Suara.com - Beberapa penelitian menyebut selfie di depan karya seni dapat berdampak positif pada pengalaman publik meresapi karya seni.
Tak hanya itu, meningkatnya kebiasaan berswafoto di beragam pameran, menyebabkan popularitas museum dan pameran ikut terdongkrak. Seni hari ini lantas tak lagi dianggap sebagai produk adiluhung yang hanya dapat diakses segelintir orang.
Namun di balik dampak positif tersebut, tak sedikit kita mendengar sentimen negatif akibat kebiasaan swafoto di ruang-ruang pameran yang dianggap merugikan dunia seni rupa. Tak tanggung-tanggung, kerugian tersebut bahkan ditaksir mencapai puluhan miliar rupiah.
Laporan Artsy menyebut awal November 2018, karya etsa dari seri lukisan Francisco de Goya 'Los Caprichos' yang dibuat tahun 1799 serta karya Salvador Gali yang terinspirasi dari etsa tersebut rusak di sebuah pusat seni internasional di Rusia.
Dua karya senilai masing-masing sekitar Rp 8,8 miliar dan Rp 330 juta itu rusak akibat sekelompok perempuan menyenggol tembok imitasi tempat karya-karya tersebut dipajang.

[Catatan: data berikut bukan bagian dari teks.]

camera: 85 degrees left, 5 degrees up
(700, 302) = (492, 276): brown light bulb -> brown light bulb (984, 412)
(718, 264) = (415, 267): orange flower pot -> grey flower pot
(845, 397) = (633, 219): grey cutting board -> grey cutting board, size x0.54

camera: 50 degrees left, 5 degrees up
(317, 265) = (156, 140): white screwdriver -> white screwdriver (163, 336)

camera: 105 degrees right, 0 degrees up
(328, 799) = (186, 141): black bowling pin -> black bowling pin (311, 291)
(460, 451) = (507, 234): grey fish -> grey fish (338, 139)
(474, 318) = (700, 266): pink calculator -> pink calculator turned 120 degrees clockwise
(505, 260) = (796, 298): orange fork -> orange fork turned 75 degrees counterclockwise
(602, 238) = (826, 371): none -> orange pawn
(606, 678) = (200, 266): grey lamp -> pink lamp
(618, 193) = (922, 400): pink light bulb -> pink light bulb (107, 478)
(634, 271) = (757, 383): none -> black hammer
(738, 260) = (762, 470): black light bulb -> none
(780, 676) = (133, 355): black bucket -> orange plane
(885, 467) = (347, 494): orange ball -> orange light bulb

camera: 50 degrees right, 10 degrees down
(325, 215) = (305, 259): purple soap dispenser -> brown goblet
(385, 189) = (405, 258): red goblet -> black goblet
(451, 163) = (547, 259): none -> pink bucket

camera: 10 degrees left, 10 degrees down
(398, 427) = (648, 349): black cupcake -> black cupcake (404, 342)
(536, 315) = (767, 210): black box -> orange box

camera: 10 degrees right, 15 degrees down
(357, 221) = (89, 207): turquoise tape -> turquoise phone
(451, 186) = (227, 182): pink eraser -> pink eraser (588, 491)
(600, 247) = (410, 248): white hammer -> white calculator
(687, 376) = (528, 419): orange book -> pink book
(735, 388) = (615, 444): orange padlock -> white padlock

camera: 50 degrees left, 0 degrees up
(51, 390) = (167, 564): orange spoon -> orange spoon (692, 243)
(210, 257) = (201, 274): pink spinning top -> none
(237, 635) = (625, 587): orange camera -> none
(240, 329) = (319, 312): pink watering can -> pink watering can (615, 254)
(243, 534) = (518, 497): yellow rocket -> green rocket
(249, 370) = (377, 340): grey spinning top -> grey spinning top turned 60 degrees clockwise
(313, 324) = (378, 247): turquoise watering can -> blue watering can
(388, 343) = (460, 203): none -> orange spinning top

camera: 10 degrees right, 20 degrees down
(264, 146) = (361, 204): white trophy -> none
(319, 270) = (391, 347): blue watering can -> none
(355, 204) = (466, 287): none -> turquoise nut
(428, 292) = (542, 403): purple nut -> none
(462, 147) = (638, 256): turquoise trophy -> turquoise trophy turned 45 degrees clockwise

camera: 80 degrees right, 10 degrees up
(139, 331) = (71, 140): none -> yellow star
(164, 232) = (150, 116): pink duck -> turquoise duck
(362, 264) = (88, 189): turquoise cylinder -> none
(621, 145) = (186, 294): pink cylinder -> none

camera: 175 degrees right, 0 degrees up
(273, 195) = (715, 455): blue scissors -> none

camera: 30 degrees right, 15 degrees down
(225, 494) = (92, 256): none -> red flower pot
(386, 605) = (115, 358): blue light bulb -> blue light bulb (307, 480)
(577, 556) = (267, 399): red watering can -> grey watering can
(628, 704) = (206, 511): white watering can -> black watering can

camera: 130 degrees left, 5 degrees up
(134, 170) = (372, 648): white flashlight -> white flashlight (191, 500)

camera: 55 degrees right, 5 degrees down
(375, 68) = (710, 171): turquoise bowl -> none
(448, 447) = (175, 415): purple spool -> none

Mereka berusaha berswafoto di depan karya tersebut.
Sementara itu pada tahun 2016, patung Dom Sebastian, seorang penguasa Portugal pada tahun 1557 hingga 1578 hancur berkeping-keping akibat ulah seorang pria berusia 24 tahun yang hendak berswafoto dengan memanjat patung. Meski tak diketahui nilai pastinya, patung tersebut ditaksir memiliki nilai yang begitu tinggi menilik laporan ArtNews.
Pada tahun yang sama, patung Herkules di Italia yang diperkirakan bernilai sekitar Rp 3,6 miliar rusak akibat para pemburu selfie.
Total, dalam dasawarsa terakhir, dunia seni rupa dunia mengalami kerugian yang ditaksir mencapai puluhan miliar rupiah menilik laporan VICE Garage.
Bak dua sisi mata uang logam, era media sosial hari ini agaknya tak hanya mendekatkan beragam karya seni rupa pada para penikmatnya dalam skala lebih luas, namun juga menjadi bencana tatkala beberapa orang mementingkan ego demi gengsi menyatakan keberadaan diri mereka.